PROBLEM TO SOLVE | Quote the entries below from the line with "X7755777Y-15037912D01*" through the line with "X8117682Y-14952198D01*", both ends included, and only those lines.

[STUDY MATERIAL Boundary: Start]

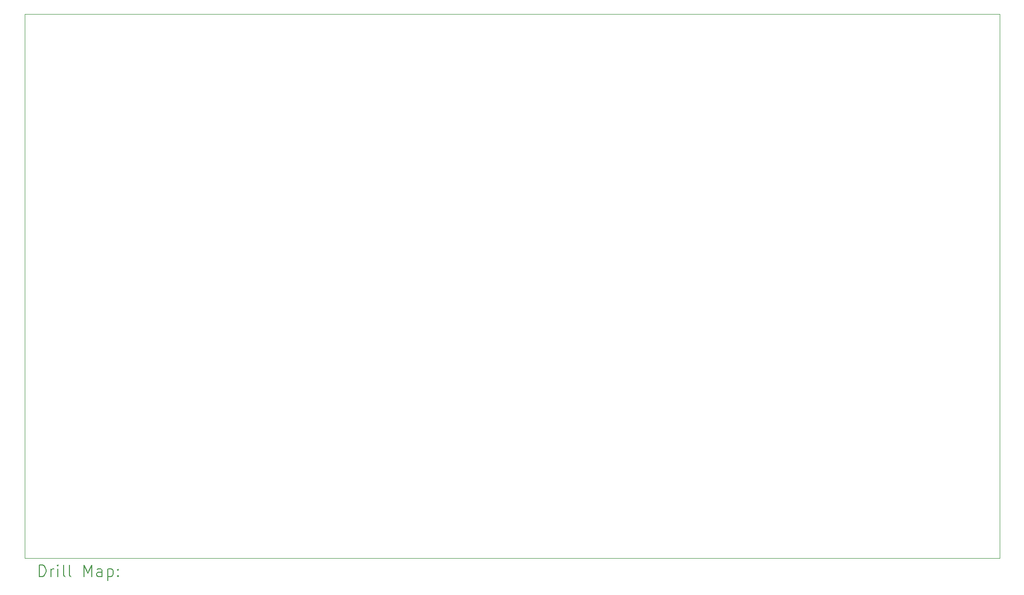
<source format=gbr>
%TF.GenerationSoftware,KiCad,Pcbnew,7.0.8*%
%TF.CreationDate,2023-10-13T18:56:20-05:00*%
%TF.ProjectId,QuantizerBack,5175616e-7469-47a6-9572-4261636b2e6b,rev?*%
%TF.SameCoordinates,Original*%
%TF.FileFunction,Drillmap*%
%TF.FilePolarity,Positive*%
%FSLAX45Y45*%
G04 Gerber Fmt 4.5, Leading zero omitted, Abs format (unit mm)*
G04 Created by KiCad (PCBNEW 7.0.8) date 2023-10-13 18:56:20*
%MOMM*%
%LPD*%
G01*
G04 APERTURE LIST*
%ADD10C,0.100000*%
%ADD11C,0.200000*%
G04 APERTURE END LIST*
D10*
X6500000Y-5250000D02*
X23500000Y-5250000D01*
X23500000Y-14750000D01*
X6500000Y-14750000D01*
X6500000Y-5250000D01*
D11*
X6755777Y-15066484D02*
X6755777Y-14866484D01*
X6755777Y-14866484D02*
X6803396Y-14866484D01*
X6803396Y-14866484D02*
X6831967Y-14876008D01*
X6831967Y-14876008D02*
X6851015Y-14895055D01*
X6851015Y-14895055D02*
X6860539Y-14914103D01*
X6860539Y-14914103D02*
X6870062Y-14952198D01*
X6870062Y-14952198D02*
X6870062Y-14980769D01*
X6870062Y-14980769D02*
X6860539Y-15018865D01*
X6860539Y-15018865D02*
X6851015Y-15037912D01*
X6851015Y-15037912D02*
X6831967Y-15056960D01*
X6831967Y-15056960D02*
X6803396Y-15066484D01*
X6803396Y-15066484D02*
X6755777Y-15066484D01*
X6955777Y-15066484D02*
X6955777Y-14933150D01*
X6955777Y-14971246D02*
X6965301Y-14952198D01*
X6965301Y-14952198D02*
X6974824Y-14942674D01*
X6974824Y-14942674D02*
X6993872Y-14933150D01*
X6993872Y-14933150D02*
X7012920Y-14933150D01*
X7079586Y-15066484D02*
X7079586Y-14933150D01*
X7079586Y-14866484D02*
X7070062Y-14876008D01*
X7070062Y-14876008D02*
X7079586Y-14885531D01*
X7079586Y-14885531D02*
X7089110Y-14876008D01*
X7089110Y-14876008D02*
X7079586Y-14866484D01*
X7079586Y-14866484D02*
X7079586Y-14885531D01*
X7203396Y-15066484D02*
X7184348Y-15056960D01*
X7184348Y-15056960D02*
X7174824Y-15037912D01*
X7174824Y-15037912D02*
X7174824Y-14866484D01*
X7308158Y-15066484D02*
X7289110Y-15056960D01*
X7289110Y-15056960D02*
X7279586Y-15037912D01*
X7279586Y-15037912D02*
X7279586Y-14866484D01*
X7536729Y-15066484D02*
X7536729Y-14866484D01*
X7536729Y-14866484D02*
X7603396Y-15009341D01*
X7603396Y-15009341D02*
X7670062Y-14866484D01*
X7670062Y-14866484D02*
X7670062Y-15066484D01*
X7851015Y-15066484D02*
X7851015Y-14961722D01*
X7851015Y-14961722D02*
X7841491Y-14942674D01*
X7841491Y-14942674D02*
X7822443Y-14933150D01*
X7822443Y-14933150D02*
X7784348Y-14933150D01*
X7784348Y-14933150D02*
X7765301Y-14942674D01*
X7851015Y-15056960D02*
X7831967Y-15066484D01*
X7831967Y-15066484D02*
X7784348Y-15066484D01*
X7784348Y-15066484D02*
X7765301Y-15056960D01*
X7765301Y-15056960D02*
X7755777Y-15037912D01*
X7755777Y-15037912D02*
X7755777Y-15018865D01*
X7755777Y-15018865D02*
X7765301Y-14999817D01*
X7765301Y-14999817D02*
X7784348Y-14990293D01*
X7784348Y-14990293D02*
X7831967Y-14990293D01*
X7831967Y-14990293D02*
X7851015Y-14980769D01*
X7946253Y-14933150D02*
X7946253Y-15133150D01*
X7946253Y-14942674D02*
X7965301Y-14933150D01*
X7965301Y-14933150D02*
X8003396Y-14933150D01*
X8003396Y-14933150D02*
X8022443Y-14942674D01*
X8022443Y-14942674D02*
X8031967Y-14952198D01*
X8031967Y-14952198D02*
X8041491Y-14971246D01*
X8041491Y-14971246D02*
X8041491Y-15028388D01*
X8041491Y-15028388D02*
X8031967Y-15047436D01*
X8031967Y-15047436D02*
X8022443Y-15056960D01*
X8022443Y-15056960D02*
X8003396Y-15066484D01*
X8003396Y-15066484D02*
X7965301Y-15066484D01*
X7965301Y-15066484D02*
X7946253Y-15056960D01*
X8127205Y-15047436D02*
X8136729Y-15056960D01*
X8136729Y-15056960D02*
X8127205Y-15066484D01*
X8127205Y-15066484D02*
X8117682Y-15056960D01*
X8117682Y-15056960D02*
X8127205Y-15047436D01*
X8127205Y-15047436D02*
X8127205Y-15066484D01*
X8127205Y-14942674D02*
X8136729Y-14952198D01*
X8136729Y-14952198D02*
X8127205Y-14961722D01*
X8127205Y-14961722D02*
X8117682Y-14952198D01*
X8117682Y-14952198D02*
X8127205Y-14942674D01*
X8127205Y-14942674D02*
X8127205Y-14961722D01*
M02*

</source>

[STUDY MATERIAL Boundary: End]

EXPECTED OUTPUT |
X7755777Y-15037912D01*
X7755777Y-15037912D02*
X7755777Y-15018865D01*
X7755777Y-15018865D02*
X7765301Y-14999817D01*
X7765301Y-14999817D02*
X7784348Y-14990293D01*
X7784348Y-14990293D02*
X7831967Y-14990293D01*
X7831967Y-14990293D02*
X7851015Y-14980769D01*
X7946253Y-14933150D02*
X7946253Y-15133150D01*
X7946253Y-14942674D02*
X7965301Y-14933150D01*
X7965301Y-14933150D02*
X8003396Y-14933150D01*
X8003396Y-14933150D02*
X8022443Y-14942674D01*
X8022443Y-14942674D02*
X8031967Y-14952198D01*
X8031967Y-14952198D02*
X8041491Y-14971246D01*
X8041491Y-14971246D02*
X8041491Y-15028388D01*
X8041491Y-15028388D02*
X8031967Y-15047436D01*
X8031967Y-15047436D02*
X8022443Y-15056960D01*
X8022443Y-15056960D02*
X8003396Y-15066484D01*
X8003396Y-15066484D02*
X7965301Y-15066484D01*
X7965301Y-15066484D02*
X7946253Y-15056960D01*
X8127205Y-15047436D02*
X8136729Y-15056960D01*
X8136729Y-15056960D02*
X8127205Y-15066484D01*
X8127205Y-15066484D02*
X8117682Y-15056960D01*
X8117682Y-15056960D02*
X8127205Y-15047436D01*
X8127205Y-15047436D02*
X8127205Y-15066484D01*
X8127205Y-14942674D02*
X8136729Y-14952198D01*
X8136729Y-14952198D02*
X8127205Y-14961722D01*
X8127205Y-14961722D02*
X8117682Y-14952198D01*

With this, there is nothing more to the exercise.